## Treść polecenia A
Przedstaw w formie listy akapit z fragmentu strony zaczynający się od słów „Poszukiwania w Google są niewystarczające”, zachowując jego najważniejsze fakty.

Poszukiwania w Google są niewystarczające. Tym bardziej, że ta wyszukiwarka podaje obecnie wyniki lokalne. Jej algorytm może więc uznać, że nie warto nam wyświetlać informacji o włoskiej restauracji o identycznej nazwie. Tymczasem Włoch może mieć jej nazwę zarejestrowaną na terenie całej Unii Europejskiej. Jeżeli nieopatrznie w taką nazwę wejdziemy, złamiemy prawo. A mogą nas o tym poinformować prawnicy konkurenta po kilku latach obecności na rynku.

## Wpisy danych
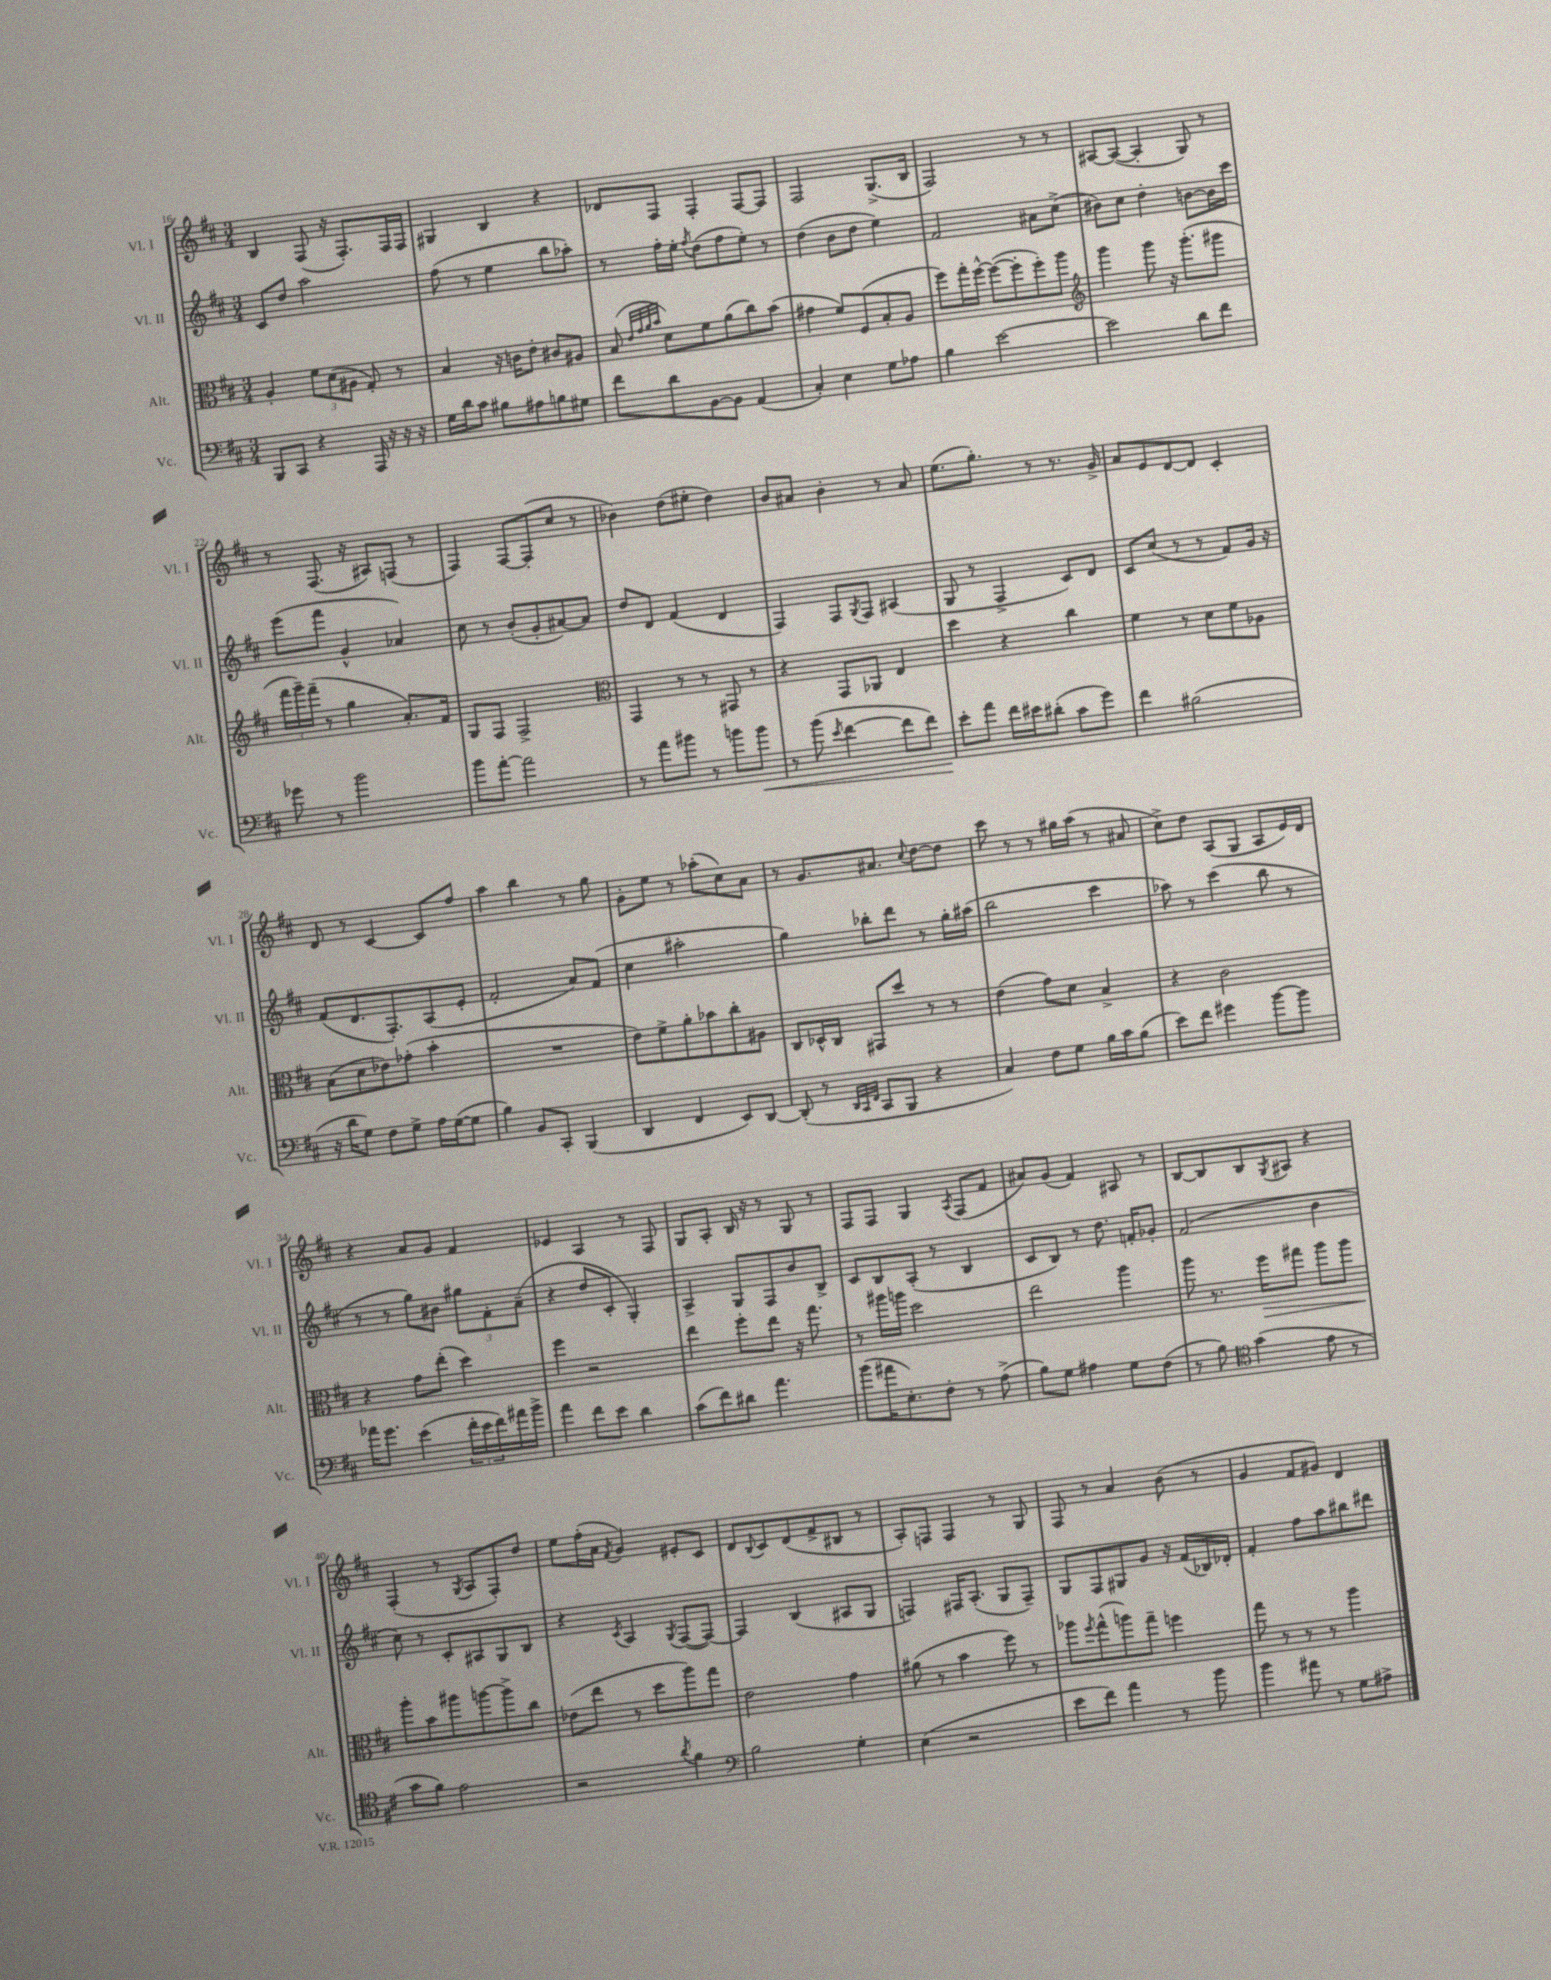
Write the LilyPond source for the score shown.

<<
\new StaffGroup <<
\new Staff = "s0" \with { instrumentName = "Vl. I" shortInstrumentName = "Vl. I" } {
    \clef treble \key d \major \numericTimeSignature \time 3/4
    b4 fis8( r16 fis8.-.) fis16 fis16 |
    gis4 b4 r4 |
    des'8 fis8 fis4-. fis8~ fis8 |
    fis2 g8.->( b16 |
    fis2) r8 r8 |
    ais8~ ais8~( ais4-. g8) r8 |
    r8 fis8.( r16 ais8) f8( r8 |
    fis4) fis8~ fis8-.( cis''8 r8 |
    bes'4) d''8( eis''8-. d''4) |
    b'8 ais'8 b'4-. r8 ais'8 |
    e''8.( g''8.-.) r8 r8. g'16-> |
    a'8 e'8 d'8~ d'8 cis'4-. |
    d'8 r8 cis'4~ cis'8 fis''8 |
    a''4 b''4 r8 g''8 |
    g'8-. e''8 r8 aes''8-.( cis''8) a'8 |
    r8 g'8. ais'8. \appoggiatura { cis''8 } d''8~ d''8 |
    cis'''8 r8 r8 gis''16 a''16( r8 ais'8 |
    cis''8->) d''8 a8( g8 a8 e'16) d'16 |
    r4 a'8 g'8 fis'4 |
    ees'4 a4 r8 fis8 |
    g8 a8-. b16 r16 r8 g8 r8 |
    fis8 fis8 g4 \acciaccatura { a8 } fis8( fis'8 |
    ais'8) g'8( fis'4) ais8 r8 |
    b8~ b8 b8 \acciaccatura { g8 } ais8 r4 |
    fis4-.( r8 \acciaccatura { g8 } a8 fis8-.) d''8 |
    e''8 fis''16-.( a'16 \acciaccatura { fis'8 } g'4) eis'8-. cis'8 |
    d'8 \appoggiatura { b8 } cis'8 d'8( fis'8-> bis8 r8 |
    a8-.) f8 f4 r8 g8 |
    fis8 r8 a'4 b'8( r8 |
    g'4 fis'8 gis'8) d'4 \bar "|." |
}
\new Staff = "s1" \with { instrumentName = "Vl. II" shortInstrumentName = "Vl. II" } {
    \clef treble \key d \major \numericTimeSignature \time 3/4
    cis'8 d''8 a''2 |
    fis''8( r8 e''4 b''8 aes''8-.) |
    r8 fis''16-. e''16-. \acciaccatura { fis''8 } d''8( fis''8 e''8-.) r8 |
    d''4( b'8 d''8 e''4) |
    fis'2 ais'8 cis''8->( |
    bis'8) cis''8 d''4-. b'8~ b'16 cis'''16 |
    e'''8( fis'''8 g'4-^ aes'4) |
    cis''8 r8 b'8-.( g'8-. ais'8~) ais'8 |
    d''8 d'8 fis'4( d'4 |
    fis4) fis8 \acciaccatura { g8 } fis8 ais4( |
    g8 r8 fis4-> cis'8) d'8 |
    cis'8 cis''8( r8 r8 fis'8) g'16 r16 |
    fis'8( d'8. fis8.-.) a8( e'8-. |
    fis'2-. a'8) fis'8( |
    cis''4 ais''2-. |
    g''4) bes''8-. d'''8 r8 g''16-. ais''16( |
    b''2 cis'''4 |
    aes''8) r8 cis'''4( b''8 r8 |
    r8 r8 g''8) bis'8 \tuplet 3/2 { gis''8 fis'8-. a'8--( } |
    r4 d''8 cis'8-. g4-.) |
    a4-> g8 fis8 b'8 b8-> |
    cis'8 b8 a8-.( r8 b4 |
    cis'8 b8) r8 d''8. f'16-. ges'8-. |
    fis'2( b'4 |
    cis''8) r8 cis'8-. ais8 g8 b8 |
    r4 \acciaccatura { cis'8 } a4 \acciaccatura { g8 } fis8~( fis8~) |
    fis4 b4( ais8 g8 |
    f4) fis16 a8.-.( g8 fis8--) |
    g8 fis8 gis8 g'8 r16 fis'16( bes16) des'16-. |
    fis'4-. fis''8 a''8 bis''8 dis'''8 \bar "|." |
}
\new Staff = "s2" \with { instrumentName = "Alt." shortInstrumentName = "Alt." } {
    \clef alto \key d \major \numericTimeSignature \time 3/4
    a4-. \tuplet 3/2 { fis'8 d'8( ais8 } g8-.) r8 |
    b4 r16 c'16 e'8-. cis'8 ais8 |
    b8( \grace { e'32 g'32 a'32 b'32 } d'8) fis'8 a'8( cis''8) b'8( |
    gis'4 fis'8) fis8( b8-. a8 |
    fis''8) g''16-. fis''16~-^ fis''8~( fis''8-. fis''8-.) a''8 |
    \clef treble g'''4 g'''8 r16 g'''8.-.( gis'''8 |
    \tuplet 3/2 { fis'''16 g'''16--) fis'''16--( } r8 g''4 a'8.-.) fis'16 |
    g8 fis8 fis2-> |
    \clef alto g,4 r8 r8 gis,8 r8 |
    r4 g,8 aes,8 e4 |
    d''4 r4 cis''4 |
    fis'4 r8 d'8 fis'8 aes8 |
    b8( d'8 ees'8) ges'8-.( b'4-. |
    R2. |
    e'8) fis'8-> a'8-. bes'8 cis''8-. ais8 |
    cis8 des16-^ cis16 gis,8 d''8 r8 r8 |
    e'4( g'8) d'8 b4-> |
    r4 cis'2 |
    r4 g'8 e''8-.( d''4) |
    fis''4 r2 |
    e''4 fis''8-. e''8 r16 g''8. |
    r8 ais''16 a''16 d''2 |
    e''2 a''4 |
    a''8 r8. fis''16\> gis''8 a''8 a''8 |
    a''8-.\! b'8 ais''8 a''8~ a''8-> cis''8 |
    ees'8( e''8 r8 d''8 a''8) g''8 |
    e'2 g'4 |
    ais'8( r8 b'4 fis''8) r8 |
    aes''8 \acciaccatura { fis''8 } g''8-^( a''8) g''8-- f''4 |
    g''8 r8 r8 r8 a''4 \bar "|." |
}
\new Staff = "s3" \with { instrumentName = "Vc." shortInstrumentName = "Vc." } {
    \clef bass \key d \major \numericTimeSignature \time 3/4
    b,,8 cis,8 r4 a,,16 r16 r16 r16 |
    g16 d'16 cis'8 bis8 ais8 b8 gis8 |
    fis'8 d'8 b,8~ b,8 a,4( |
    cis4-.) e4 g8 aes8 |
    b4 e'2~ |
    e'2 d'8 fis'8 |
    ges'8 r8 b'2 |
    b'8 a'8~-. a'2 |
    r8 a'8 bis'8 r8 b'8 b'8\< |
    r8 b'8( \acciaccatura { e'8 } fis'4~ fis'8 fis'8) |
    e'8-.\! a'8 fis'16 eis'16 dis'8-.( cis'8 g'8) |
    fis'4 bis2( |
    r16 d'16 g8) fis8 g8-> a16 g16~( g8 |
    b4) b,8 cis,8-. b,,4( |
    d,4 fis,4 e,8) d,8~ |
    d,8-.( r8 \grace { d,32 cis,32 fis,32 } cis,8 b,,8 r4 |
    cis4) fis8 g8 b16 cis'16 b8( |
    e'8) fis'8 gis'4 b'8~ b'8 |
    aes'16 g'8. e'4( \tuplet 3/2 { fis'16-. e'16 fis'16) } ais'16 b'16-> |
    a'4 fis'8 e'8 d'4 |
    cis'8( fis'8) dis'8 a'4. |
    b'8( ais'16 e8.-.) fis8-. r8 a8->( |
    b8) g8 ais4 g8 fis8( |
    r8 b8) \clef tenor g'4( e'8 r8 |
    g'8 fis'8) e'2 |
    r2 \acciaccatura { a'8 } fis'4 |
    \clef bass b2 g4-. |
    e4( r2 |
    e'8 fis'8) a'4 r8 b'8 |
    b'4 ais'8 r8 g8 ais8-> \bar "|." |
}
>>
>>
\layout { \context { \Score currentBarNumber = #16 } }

## Treść polecenia B
Wyfiltruj z listingu wszystkie wiersze zawierające ciąg „appoggiatura”. Wielkość liter ma znaczenie.

## Wynik ćwiczenia A
- Samo wyszukiwanie w Google nie wystarcza, bo wyszukiwarka podaje obecnie wyniki lokalne.
- Jej algorytm może więc nie wyświetlić informacji o włoskiej restauracji o identycznej nazwie.
- Włoch może mieć tę nazwę zarejestrowaną na terenie całej Unii Europejskiej.
- Nieopatrzne użycie takiej nazwy oznacza złamanie prawa.
- Prawnicy konkurenta mogą o tym poinformować nawet po kilku latach obecności na rynku.

## Wynik ćwiczenia B
    r8 g'8. ais'8. \appoggiatura { cis''8 } d''8~ d''8 |
    d'8 \appoggiatura { b8 } cis'8 d'8( fis'8-> bis8 r8 |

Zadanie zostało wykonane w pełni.